Masterbatch classification

Classification by carrier: such as PE masterbatch, PP masterbatch, ABS masterbatch, PVC masterbatch, EVA masterbatch, etc.
Classification by use: such as injection masterbatch, blow molding masterbatch, spinning masterbatch, etc. Each species can be divided into different grades, such as:

  1. Advanced injection masterbatch
    Used in cosmetic packaging boxes, toys, electrical enclosures and other advanced products.
  2. Ordinary injection masterbatch
    For general daily plastic products, industrial containers, etc.
  3. Advanced blown film masterbatch
    For blow molding coloring of ultra-thin products.

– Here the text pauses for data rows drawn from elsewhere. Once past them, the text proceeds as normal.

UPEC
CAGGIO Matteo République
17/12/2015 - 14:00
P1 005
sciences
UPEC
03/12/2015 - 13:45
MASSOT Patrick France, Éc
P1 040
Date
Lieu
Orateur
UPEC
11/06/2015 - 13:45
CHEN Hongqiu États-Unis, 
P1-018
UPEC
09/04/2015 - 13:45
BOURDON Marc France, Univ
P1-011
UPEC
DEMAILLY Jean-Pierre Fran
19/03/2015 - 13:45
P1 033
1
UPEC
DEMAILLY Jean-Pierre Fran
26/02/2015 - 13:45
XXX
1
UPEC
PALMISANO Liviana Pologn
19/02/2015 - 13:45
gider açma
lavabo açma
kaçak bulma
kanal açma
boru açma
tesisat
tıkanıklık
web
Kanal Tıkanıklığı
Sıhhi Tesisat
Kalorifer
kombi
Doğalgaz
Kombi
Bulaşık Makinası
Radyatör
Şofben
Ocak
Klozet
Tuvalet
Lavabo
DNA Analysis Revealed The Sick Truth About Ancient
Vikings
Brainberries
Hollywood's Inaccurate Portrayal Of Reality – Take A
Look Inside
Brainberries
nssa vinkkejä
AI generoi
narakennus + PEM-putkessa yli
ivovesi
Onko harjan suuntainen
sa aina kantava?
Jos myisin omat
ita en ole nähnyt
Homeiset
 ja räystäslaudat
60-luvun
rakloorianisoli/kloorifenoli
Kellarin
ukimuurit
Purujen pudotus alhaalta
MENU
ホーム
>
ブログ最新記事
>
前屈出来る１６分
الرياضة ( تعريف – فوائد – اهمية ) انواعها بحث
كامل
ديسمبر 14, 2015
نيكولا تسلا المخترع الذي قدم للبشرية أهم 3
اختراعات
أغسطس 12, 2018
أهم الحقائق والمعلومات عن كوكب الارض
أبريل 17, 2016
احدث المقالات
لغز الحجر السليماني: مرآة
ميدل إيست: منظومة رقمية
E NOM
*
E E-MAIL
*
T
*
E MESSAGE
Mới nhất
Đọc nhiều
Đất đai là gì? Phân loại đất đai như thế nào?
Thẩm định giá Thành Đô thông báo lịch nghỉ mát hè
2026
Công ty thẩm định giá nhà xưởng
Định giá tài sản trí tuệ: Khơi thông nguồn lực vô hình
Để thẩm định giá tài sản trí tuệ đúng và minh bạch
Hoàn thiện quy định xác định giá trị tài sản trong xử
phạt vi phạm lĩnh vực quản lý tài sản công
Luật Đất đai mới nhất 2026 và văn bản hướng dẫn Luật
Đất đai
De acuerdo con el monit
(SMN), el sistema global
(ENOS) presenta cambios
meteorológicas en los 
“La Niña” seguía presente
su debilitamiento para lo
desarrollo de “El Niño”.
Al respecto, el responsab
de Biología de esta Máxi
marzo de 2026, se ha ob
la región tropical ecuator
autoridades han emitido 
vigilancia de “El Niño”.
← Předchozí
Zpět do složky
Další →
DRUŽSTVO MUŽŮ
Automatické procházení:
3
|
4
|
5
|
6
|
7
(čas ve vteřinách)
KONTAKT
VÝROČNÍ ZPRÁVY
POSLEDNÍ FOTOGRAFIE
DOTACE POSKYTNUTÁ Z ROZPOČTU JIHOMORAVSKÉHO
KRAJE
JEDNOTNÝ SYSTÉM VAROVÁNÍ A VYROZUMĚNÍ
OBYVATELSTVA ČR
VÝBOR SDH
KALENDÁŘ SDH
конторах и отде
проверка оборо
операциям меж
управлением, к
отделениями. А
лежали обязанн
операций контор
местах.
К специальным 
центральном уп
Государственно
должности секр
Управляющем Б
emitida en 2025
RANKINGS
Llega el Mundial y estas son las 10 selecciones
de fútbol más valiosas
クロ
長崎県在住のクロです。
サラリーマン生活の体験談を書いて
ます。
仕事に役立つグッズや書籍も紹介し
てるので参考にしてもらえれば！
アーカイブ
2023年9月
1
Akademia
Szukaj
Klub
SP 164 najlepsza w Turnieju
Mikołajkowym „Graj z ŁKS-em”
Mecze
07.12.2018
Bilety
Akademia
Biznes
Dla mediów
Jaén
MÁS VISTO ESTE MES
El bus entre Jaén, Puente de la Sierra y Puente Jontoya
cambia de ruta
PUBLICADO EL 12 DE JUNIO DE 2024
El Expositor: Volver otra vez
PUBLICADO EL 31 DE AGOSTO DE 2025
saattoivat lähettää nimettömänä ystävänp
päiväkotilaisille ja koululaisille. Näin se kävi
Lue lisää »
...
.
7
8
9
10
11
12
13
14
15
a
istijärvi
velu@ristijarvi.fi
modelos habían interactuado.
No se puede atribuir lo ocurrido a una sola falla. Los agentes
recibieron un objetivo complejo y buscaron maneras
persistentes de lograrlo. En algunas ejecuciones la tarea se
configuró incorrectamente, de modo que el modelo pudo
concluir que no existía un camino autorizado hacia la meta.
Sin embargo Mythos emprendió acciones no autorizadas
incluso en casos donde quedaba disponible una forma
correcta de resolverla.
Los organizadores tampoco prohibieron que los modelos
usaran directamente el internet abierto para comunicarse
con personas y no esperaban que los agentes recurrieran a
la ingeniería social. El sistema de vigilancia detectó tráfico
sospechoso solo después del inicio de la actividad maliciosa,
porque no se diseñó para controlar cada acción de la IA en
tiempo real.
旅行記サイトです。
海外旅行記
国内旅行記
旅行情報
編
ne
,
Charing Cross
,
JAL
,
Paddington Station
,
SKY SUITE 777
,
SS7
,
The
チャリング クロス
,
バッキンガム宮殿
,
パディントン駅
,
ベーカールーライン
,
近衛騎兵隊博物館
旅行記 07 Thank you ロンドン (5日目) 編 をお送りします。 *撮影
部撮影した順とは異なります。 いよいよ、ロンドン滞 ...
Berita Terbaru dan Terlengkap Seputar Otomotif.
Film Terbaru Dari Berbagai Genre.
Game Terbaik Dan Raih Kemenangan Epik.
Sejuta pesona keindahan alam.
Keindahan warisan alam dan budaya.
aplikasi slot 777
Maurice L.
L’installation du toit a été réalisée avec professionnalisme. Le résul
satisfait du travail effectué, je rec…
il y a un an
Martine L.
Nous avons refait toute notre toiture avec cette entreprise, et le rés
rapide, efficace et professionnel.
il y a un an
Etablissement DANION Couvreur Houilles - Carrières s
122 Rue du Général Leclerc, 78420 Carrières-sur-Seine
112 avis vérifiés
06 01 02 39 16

  4. Ordinary blown film masterbatch
    It is used for blow molding coloring of general packaging bags and woven bags.
  5. Spinning masterbatch
    It is used for spinning and coloring of textile fibers. The color masterbatch has fine particles, high concentration, strong coloring strength, and good heat resistance and light resistance.
  6. Low-grade masterbatch
    It is used to manufacture low-grade products that do not require high color quality, such as trash cans, low-grade containers, etc.